10.2 　Cellular localization of a protein fused with a fluorescent protein (GFP, YFP, RFP)

Tomomichi Fujita

 

(A)　 Strategy

　

(1)　 cDNA-GFP fusion constructs are targeted to a certain platform locus and stably overexpressed and therein, localization of the fusion proteins are examined. We use the Pphb7, PpMADS2, or BS213 locus as a plat form.　

 

(2) cDNA-GFP fusion constructs are introduced into protoplasts and TRANSIENTLY expressed by a weak 35S promoter in the regenerated cells. Multi-copy cDNA-GFP constructs are usually introduced to a protoplast in our hands, which likely causes miss-localization of the fusion protein because of its excess amount. The transient assay is a much more convenient and rapid method than that with stable transformant in (1), and a method to introduce small number of plasmids should be established in future.

 

(caution) A rescue of knockout phenotype by cDNA-GFP proves the functionality of the fusion protein, although the rescue does not give a support for the localization of cDNA-GFP fusion protein.

 

(B)　 Available constructs using gateway system#

# original gateway constructs were kindly provided from Dr.

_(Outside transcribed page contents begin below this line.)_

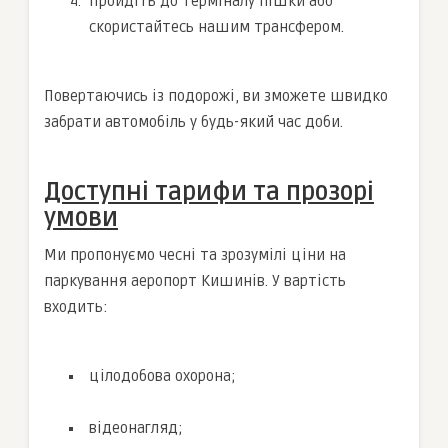
Пройдіть до терміналу пішки або
скористайтесь нашим трансфером.
Повертаючись із подорожі, ви зможете швидко
забрати автомобіль у будь-який час доби.
Доступні тарифи та прозорі
умови
Ми пропонуємо чесні та зрозумілі ціни на
паркування аеропорт Кишинів. У вартість
входить:
цілодобова охорона;
відеонагляд;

Tsuyoshi Nakagawa (Shimane University, Japan)

 

(1) For stable transformation to BS213 targeting　 (Ref. for BS213 locus,　 Schaefer et al. 1997, Plant J.)

 

[C-mRFP fusion/35S promoter]

BS213 5'-35S-R1-Cm-ccdB-R2-mRFP-Tnos-Zeo selection cassette-BS213 3'　

[N-mRFP fusion/35S promoter]

BS213 5'-35S-mRFP-R1-Cm-ccdB-R2-Tnos-Zeo selection cassette-BS213 3'　

 

[C-mRFP fusion/7133 promoter]$

BS213 5'-7133-R1-Cm-ccdB-R2-mRFP-Tnos-Zeo selection cassette-BS213 3'　

[N-mRFP fusion/7133 promoter]

BS213 5'-7133-mRFP-R1-Cm-ccdB-R2-Tnos-Zeo selection cassette-BS213 3'　

 

(2) For transient overexpression　

 

35S-R1-Cm-ccdB-R2-sGFP-Tnos　　　　　 [C-GFP fusion]

35S-sGFP-R1-Cm-ccdB-R2-Tnos　　　　　 [N-GFP fusion]

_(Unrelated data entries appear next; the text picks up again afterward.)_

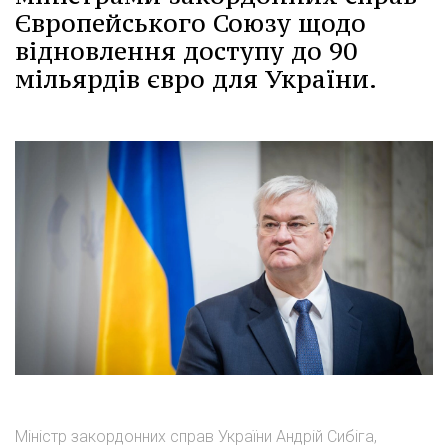
Європейського Союзу щодо
відновлення доступу до 90
мільярдів євро для України.
Міністр закордонних справ України Андрій Сибіга,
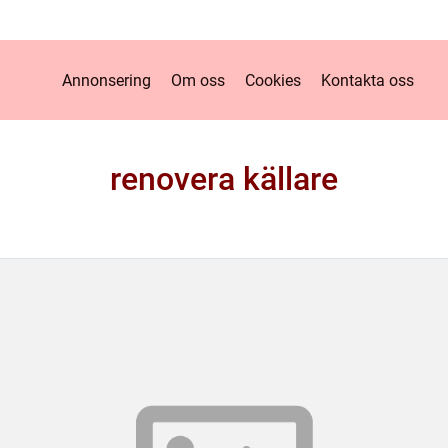
Annonsering
Om oss
Cookies
Kontakta oss
renovera källare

35S-R1-Cm-ccdB-R2-mRFP-Tnos　　　　　 [C-RFP fusion]

35S-mRFP-R1-Cm-ccdB-R2-Tnos　　　　　 [N-RFP fusion]

35S-R1-Cm-ccdB-R2-YFP-Tnos [C-YFP fusion]

35S-YFP-R1-Cm-ccdB-R2-Tnos [N-YFP fusion]

 

7133 promoter acts stronger than 35S promoter in P. patens.　 Drs. I. Mitsuhara and Y. Ohashi kindly provided the promoter (Mitsuhara et al., Plant Cell Physiol.　 1996).

 

(Figure) A cDNA1-GFP fusion plasmid was transiently expressed into protoplasts and in a 3-cell stage, asymmetric protein localization in a basal cell was observed.